D. Comment expliquer la croissance économique
Une première analyse, la fonction Cobb-Douglas, associe travail et capital
Fonction de production : formule qui met en relation la production obtenu et les facteurs de
production que l’on a mis en œuvre pour l’obtenir. La croissance résulterait de la quantité de
travail et de capital utilisée.
Une première analyse en 1928 de Cobb et Douglas, 2 économistes américains qui associent
travail et capital. Mais la vraie formalisation vient de Robert Solow.
Cette combinaison de facteurs peut être différente : plus ou moins capitalistique : en fonction
des coûts de production de chacun des facteurs et des contraintes technologiques. Lorsqu’il
faut augmenter dans les mêmes proportions la quantité de travail et de capital : les facteurs
sont complémentaires, sinon ils sont substituables.
La loi des rendements décroissants : mise au point par Ricardo dans : principe de l’économie
politique et de l’impôt en 1817. Une entreprise connait des rendements décroissants
lorsqu’elle voit sa production décroitre alors qu’elle ne cesse d’augmenter ses facteurs de
production.
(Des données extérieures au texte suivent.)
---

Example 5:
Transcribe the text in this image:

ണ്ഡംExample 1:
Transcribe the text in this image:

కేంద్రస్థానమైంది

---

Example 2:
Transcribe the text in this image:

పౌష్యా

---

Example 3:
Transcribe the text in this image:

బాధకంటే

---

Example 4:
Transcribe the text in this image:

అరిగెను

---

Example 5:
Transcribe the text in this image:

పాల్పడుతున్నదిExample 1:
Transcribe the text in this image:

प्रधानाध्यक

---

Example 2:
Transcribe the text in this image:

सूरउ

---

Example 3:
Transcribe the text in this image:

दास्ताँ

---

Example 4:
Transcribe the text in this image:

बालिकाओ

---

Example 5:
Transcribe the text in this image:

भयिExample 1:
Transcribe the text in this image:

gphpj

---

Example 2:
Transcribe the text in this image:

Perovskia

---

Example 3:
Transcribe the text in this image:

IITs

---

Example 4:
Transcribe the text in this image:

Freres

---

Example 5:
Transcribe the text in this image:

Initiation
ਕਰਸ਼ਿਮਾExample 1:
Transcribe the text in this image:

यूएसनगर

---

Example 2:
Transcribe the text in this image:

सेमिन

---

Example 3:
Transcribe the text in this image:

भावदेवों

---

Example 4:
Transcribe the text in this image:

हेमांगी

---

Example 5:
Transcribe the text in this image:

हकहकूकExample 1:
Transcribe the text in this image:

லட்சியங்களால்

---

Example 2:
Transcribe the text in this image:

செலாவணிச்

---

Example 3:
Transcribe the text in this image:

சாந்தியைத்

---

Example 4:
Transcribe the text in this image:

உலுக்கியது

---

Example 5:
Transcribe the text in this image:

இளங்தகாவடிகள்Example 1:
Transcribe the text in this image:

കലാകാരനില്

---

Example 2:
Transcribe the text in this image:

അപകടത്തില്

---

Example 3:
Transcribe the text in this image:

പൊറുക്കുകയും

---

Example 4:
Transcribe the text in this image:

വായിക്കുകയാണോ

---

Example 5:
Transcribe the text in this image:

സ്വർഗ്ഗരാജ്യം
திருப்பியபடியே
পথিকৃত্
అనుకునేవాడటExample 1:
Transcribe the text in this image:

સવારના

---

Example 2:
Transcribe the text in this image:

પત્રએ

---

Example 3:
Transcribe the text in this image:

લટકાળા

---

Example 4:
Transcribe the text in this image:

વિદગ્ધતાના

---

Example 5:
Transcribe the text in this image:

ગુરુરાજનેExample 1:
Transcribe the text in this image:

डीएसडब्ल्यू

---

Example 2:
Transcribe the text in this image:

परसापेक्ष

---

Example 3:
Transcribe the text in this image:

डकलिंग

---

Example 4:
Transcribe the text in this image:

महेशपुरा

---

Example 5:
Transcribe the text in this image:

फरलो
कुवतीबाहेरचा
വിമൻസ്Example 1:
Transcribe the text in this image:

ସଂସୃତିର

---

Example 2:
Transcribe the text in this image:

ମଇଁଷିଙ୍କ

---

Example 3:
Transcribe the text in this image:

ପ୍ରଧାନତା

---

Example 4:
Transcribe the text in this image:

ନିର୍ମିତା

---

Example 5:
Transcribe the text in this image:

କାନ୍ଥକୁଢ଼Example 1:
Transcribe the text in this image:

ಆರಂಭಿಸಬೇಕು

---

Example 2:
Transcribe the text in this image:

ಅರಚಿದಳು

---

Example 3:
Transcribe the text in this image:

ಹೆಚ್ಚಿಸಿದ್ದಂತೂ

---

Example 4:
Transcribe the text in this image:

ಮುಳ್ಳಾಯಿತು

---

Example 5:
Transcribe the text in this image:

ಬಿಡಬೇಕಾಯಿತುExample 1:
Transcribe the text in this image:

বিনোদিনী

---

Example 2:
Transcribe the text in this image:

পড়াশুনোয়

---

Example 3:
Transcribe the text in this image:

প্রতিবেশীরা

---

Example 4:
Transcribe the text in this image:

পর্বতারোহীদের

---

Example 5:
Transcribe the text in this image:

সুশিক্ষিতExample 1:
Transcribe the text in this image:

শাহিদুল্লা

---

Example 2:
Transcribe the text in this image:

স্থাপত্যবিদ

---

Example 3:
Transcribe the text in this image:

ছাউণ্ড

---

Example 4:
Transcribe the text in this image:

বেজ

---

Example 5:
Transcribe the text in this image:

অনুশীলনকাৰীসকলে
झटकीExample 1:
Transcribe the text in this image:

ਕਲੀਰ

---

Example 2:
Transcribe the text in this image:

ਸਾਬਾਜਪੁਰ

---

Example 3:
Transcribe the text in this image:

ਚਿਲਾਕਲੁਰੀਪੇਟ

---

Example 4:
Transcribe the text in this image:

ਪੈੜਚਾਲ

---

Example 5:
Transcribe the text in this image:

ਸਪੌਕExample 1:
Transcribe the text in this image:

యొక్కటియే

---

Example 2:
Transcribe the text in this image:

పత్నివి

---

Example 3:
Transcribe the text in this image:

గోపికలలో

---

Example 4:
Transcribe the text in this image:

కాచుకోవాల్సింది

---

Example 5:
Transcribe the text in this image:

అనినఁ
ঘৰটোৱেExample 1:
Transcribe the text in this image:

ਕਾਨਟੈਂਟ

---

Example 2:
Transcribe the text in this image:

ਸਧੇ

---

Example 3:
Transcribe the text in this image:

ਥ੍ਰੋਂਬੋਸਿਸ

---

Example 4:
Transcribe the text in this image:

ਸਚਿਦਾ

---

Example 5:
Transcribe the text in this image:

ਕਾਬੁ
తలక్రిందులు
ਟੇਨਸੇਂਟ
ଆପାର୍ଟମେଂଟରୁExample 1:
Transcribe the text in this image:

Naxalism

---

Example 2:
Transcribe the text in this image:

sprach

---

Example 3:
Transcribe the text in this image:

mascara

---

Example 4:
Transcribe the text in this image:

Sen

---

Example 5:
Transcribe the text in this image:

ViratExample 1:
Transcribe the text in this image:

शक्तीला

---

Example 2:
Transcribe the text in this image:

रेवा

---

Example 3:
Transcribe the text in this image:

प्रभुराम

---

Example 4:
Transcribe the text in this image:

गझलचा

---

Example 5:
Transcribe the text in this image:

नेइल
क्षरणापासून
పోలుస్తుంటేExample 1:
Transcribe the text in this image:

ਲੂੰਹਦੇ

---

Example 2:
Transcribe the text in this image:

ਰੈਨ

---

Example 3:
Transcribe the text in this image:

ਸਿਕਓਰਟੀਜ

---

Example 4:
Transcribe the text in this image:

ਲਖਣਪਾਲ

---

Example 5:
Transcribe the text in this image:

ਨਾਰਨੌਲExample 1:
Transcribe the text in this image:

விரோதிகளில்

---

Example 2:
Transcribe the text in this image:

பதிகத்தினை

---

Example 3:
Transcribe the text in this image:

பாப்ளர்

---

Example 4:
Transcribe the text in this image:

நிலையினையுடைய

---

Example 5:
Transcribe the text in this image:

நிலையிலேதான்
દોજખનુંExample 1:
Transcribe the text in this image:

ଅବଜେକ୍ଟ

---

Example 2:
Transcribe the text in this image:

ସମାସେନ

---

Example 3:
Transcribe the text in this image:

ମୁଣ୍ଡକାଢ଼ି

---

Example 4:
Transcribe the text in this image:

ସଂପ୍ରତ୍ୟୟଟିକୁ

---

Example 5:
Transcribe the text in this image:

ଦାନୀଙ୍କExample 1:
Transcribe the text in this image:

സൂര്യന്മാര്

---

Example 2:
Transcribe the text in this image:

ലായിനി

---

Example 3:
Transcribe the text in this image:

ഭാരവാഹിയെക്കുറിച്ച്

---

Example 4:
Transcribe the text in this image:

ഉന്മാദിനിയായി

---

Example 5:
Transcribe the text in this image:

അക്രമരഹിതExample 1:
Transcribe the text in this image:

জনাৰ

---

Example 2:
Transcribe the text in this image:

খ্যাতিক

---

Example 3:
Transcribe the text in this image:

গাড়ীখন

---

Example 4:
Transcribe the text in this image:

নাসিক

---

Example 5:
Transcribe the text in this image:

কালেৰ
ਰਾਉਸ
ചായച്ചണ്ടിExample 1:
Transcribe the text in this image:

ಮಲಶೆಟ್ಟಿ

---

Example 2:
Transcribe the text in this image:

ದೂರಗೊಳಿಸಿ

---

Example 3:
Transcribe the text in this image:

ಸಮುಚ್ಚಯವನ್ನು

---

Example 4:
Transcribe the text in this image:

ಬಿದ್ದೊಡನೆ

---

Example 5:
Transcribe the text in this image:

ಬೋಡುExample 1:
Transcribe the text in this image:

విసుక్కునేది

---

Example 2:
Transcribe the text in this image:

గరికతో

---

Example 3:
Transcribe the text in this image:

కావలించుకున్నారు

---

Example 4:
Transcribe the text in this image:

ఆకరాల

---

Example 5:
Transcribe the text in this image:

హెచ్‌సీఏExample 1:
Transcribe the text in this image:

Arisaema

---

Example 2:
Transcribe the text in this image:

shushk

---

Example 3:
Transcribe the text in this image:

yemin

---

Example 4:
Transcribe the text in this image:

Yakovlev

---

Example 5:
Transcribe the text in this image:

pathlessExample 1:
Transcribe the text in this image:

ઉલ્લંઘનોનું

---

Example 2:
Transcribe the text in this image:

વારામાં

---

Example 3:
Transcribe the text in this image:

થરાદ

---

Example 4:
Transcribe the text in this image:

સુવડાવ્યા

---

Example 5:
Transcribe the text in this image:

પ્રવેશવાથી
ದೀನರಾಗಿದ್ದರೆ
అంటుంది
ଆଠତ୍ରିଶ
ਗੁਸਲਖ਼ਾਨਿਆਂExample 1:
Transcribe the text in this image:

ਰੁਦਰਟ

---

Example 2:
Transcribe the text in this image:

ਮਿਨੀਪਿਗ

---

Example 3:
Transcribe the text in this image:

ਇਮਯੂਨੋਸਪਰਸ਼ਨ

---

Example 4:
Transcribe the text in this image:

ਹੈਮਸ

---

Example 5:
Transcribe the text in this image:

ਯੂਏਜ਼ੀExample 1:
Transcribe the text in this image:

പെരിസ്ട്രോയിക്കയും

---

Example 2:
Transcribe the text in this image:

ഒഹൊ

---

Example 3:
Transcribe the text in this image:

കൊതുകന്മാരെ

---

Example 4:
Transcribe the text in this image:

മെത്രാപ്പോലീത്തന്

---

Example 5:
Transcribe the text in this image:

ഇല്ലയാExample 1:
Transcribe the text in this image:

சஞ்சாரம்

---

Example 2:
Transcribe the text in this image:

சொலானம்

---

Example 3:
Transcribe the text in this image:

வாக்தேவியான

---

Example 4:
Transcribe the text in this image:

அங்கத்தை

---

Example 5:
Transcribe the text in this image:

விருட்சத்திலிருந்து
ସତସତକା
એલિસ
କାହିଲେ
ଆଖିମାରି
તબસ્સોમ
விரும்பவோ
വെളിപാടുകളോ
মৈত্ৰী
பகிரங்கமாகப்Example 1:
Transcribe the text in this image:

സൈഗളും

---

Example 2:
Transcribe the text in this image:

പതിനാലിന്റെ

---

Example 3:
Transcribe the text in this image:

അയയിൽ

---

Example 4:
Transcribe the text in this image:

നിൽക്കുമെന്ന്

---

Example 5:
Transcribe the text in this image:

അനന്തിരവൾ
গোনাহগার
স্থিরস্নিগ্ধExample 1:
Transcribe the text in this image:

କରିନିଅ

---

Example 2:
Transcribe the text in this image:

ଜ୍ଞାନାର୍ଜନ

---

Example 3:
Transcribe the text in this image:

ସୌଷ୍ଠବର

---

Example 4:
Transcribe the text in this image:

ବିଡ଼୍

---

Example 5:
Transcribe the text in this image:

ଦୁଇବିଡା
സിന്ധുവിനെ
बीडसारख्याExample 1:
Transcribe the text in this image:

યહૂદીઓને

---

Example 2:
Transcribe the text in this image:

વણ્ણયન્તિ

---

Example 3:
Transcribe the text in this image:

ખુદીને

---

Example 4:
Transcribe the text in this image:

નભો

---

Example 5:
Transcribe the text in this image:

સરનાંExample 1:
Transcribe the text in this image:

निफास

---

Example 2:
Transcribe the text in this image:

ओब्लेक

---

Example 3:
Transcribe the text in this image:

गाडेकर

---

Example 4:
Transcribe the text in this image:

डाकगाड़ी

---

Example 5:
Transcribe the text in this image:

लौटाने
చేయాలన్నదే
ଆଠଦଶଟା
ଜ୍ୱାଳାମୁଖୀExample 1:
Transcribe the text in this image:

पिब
Autrement dit, c’est lorsque la production augmente de façons moins importante
que la quantité de facteurs de production utilisé, entrainant une baisse du rendement.
Thomas Maltus « Essai sur le principe des populations » : fin du 18ème. Il pense que la
croissance de la population est exponentielle (augmente très rapidement), alors que la
croissance de la production est arithmétique. Si bien, que l’on va arriver à l’impossibilité de
nourrir tout le monde.
Capitale fixe : bien d’équipements durable qui permet de produire d’autres biens et services
pendant plus d’un an : c’est un actif corporel. Les capitales fixes sont liées aux progrès
technique et aux investissements, en cas d’innovation ils peuvent fortement augmenter la
production. Nos sociétés industrielles utilisent beaucoup de K fixe. En effet, on arrive à un
seuil où il faut énormément investir pour un rendement moindre.